I
garibaldini, giunti da sud,
verso le ore 10, si
posizionarono, secondo gli ordini, principalmente. sul Monte
Pietralunga. Giocando in
difesa, cercarono di disporre truppe ai lati, che evitassero
accerchiamenti, mentre l’artiglieria della compagnia Marinai
Cannonieri rimase sulla strada. La compagnia dei Carabinieri
Genovesi si pose sul fondovalle, in ordine sparso. Infine, vennero
inviati gruppi di volontari siciliani alla ricerca del nemico.
Garibaldi diede l’ordine di mimetizzarsi e non farsi vedere, e di
sparare solo su suo ordine.
Anche il generale Landi,
settuagenario, aveva diverse opzioni di scelta: o ritirarsi a
Palermo, evitando insurrezioni alle spalle e riunirsi al grosso
dell’esercito borbonico, o posizionarsi a Calatafimi e scontrarsi
con Garibaldi, utilizzando la propria Brigata. Forse non credendo
nella consistenza del suo avversario, scelse una terza ipotesi.

- _ESTRATTI DELL'ELENCO_
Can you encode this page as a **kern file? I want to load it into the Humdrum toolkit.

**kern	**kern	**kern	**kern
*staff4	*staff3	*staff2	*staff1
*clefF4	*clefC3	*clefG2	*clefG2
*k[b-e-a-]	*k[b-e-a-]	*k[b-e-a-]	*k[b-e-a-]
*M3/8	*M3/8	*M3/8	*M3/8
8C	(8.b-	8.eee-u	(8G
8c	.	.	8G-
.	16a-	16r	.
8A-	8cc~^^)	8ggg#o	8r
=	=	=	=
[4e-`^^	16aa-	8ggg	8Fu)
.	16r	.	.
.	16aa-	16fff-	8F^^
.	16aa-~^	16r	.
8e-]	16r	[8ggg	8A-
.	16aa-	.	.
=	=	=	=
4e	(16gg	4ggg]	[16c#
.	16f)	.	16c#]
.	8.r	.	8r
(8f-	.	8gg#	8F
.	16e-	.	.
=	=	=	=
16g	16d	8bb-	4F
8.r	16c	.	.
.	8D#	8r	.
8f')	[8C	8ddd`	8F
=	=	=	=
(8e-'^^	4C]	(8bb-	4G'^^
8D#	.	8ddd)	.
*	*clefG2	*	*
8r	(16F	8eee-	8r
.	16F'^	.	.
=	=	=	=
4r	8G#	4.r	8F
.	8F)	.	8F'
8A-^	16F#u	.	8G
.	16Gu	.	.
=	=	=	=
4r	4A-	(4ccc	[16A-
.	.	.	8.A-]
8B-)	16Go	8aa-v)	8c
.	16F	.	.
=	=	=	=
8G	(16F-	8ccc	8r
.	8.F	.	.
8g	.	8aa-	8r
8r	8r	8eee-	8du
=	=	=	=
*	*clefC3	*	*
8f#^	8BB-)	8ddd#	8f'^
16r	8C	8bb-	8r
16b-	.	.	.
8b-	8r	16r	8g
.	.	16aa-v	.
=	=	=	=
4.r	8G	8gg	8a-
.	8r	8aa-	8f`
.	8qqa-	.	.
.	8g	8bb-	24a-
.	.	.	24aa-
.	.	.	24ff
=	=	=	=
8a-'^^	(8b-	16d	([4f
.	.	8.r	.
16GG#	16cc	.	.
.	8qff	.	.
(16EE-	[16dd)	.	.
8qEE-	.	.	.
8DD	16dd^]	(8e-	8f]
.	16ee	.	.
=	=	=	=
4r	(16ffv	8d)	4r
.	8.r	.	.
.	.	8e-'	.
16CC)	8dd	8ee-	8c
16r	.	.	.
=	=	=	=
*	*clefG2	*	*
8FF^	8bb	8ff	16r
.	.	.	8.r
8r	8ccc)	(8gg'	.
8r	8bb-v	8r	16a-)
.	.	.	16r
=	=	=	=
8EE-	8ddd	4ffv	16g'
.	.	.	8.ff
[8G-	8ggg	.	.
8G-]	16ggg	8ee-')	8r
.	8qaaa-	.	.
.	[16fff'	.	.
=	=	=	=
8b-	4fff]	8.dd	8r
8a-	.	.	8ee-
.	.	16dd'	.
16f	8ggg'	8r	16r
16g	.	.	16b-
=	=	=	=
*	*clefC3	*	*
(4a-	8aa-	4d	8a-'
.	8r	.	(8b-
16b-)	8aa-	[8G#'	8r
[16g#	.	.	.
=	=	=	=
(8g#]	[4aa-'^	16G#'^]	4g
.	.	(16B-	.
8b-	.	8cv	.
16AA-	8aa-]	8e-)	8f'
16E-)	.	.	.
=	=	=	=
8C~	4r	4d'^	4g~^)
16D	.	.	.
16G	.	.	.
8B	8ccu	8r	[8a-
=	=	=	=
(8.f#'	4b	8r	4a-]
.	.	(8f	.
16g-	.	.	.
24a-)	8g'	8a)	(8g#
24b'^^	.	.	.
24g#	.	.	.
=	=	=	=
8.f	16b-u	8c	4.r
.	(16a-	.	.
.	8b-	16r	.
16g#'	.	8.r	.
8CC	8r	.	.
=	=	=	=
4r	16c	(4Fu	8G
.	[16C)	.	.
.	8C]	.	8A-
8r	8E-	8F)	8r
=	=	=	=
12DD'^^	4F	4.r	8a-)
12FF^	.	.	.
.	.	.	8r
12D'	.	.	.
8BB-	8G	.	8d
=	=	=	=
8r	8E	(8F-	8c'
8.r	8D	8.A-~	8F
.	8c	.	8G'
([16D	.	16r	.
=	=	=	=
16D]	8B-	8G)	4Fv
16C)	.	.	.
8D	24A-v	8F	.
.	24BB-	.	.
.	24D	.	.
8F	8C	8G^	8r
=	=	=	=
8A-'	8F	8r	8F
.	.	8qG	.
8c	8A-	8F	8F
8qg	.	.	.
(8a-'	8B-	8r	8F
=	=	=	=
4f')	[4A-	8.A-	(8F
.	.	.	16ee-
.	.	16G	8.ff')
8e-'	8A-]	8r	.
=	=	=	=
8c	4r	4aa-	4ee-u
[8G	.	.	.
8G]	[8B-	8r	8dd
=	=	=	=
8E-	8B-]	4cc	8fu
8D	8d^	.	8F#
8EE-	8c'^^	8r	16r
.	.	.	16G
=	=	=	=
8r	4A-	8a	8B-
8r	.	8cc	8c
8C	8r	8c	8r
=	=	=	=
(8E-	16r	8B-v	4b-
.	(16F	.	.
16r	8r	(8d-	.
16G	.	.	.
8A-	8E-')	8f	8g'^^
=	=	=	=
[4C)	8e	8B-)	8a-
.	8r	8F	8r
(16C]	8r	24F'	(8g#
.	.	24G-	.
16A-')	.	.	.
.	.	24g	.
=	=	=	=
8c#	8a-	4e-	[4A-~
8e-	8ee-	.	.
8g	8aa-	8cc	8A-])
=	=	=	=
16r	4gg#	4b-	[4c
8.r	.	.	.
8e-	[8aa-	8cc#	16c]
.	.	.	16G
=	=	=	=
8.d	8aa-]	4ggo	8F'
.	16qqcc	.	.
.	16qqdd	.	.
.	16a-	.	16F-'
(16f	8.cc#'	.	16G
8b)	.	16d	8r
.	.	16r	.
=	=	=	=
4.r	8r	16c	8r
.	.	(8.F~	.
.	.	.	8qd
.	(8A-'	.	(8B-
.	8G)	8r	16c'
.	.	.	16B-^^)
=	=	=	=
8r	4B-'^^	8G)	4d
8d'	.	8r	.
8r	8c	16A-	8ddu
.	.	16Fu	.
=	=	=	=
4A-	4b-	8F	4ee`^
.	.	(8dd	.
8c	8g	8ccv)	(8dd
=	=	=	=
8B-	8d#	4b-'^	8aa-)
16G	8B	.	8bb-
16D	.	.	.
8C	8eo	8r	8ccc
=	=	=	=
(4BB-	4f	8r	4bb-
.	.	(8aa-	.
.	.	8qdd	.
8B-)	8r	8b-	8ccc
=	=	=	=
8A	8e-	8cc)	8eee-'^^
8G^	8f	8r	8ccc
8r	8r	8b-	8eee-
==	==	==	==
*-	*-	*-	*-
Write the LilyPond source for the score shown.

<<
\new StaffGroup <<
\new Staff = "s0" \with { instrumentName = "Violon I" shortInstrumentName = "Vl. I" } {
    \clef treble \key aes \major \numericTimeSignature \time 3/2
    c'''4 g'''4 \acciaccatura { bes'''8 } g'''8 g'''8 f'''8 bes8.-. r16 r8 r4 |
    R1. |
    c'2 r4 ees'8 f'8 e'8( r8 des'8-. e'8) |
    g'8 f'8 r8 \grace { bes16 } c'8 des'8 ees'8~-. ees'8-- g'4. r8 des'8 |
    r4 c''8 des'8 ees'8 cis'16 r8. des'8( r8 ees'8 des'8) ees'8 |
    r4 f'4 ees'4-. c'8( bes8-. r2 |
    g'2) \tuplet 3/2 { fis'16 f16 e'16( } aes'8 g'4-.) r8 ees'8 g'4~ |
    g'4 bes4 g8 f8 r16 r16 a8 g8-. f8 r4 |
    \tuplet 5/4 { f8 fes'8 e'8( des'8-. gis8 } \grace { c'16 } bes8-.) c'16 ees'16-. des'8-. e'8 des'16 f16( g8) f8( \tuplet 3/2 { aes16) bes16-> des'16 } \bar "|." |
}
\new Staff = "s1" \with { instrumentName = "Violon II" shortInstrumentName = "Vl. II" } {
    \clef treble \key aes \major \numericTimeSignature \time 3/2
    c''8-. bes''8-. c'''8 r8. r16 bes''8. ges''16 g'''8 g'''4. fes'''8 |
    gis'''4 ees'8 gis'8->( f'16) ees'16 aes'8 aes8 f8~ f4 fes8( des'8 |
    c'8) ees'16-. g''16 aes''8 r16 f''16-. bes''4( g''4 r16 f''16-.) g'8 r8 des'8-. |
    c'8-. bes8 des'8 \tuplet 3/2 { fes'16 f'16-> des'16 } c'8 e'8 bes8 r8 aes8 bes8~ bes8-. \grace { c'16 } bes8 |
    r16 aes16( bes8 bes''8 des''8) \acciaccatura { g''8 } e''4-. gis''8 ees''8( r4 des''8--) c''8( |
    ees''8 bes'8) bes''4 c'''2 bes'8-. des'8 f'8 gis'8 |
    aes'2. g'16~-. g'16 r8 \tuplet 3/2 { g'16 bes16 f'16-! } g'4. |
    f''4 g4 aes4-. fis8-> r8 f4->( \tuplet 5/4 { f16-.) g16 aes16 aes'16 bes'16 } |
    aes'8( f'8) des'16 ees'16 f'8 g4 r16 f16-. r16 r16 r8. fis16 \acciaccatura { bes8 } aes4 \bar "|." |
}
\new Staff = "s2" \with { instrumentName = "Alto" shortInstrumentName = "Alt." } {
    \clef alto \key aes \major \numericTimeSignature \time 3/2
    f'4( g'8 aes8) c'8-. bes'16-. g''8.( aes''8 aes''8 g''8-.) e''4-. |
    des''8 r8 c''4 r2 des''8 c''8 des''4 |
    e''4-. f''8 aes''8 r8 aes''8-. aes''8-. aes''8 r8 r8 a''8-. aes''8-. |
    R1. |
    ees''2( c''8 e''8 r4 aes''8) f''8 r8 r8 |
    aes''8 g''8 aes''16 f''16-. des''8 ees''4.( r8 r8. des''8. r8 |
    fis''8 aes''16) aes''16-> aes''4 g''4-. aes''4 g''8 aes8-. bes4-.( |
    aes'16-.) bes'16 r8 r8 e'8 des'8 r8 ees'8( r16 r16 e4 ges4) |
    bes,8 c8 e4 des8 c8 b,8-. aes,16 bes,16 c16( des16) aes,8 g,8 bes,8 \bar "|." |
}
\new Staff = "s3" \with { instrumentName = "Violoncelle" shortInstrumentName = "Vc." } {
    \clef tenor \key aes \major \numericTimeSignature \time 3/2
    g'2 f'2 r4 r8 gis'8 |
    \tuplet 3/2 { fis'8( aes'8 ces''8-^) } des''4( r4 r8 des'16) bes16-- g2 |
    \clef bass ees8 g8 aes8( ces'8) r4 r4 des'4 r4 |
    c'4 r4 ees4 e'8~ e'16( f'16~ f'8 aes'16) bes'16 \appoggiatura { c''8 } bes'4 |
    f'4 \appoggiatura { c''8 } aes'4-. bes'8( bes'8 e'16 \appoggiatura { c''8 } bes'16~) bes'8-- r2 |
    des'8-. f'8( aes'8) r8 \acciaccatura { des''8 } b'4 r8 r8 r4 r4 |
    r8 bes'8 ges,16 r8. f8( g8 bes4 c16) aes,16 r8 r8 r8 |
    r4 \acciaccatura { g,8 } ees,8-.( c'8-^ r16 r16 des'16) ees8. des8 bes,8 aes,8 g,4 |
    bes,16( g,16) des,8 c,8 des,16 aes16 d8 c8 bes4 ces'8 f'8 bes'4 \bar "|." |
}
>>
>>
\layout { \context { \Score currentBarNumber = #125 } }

- _ISTRUZIONI_
Prosegui il testo su Garibaldi e il generale Landi dal punto in cui si ferma, cominciando subito dopo l'ultima frase. L'elenco è materiale a parte e non c'entra con il testo su Garibaldi e il generale Landi.

- _RISULTATO_
Mentre sei compagnie di fanteria, e la maggior parte
dell’artiglieria, si insediavano a Calatafimi, inviò altri cinque
distaccamenti verso la campagna intorno al villaggio di Vita: se vi
fossero stati nemici, questi ne sarebbero stati intimoriti. I
borbonici inviati furono suddivisi in tre colonne. La colonna al
comando del Maggiore Sforza, fu segnalata subito dai volontari
siciliani, mandati in perlustrazione. Poco dopo, i soldati borbonici
raggiunsero la sommità della collina del Pianto dei Romani. Di
fronte scorsero del “movimento”. Tuttavia, la maggioranza dei
garibaldini erano nascosti, mentre molti altri non erano in divisa,
ma in abiti civili. Il Maggiore Sforza ritenne di trovarsi di fronte
a un manipolo d’insorti, alla portata delle proprie truppe.
Dopo due ore circa, Sforza decise per l’attacco. I Cacciatori
Napoletani scesero a valle scontrandosi con i carabinieri di
Garibaldi. La prima linea garibaldina contenne l’urto avversario,
rispondendo con raffiche di fucileria e contrattaccando alla
baionetta. I borbonici vennero respinti e ricacciati indietro a metà
del colle. Nonostante il successo conseguito, i garibaldini
impegnati nello scontro erano già in crisi.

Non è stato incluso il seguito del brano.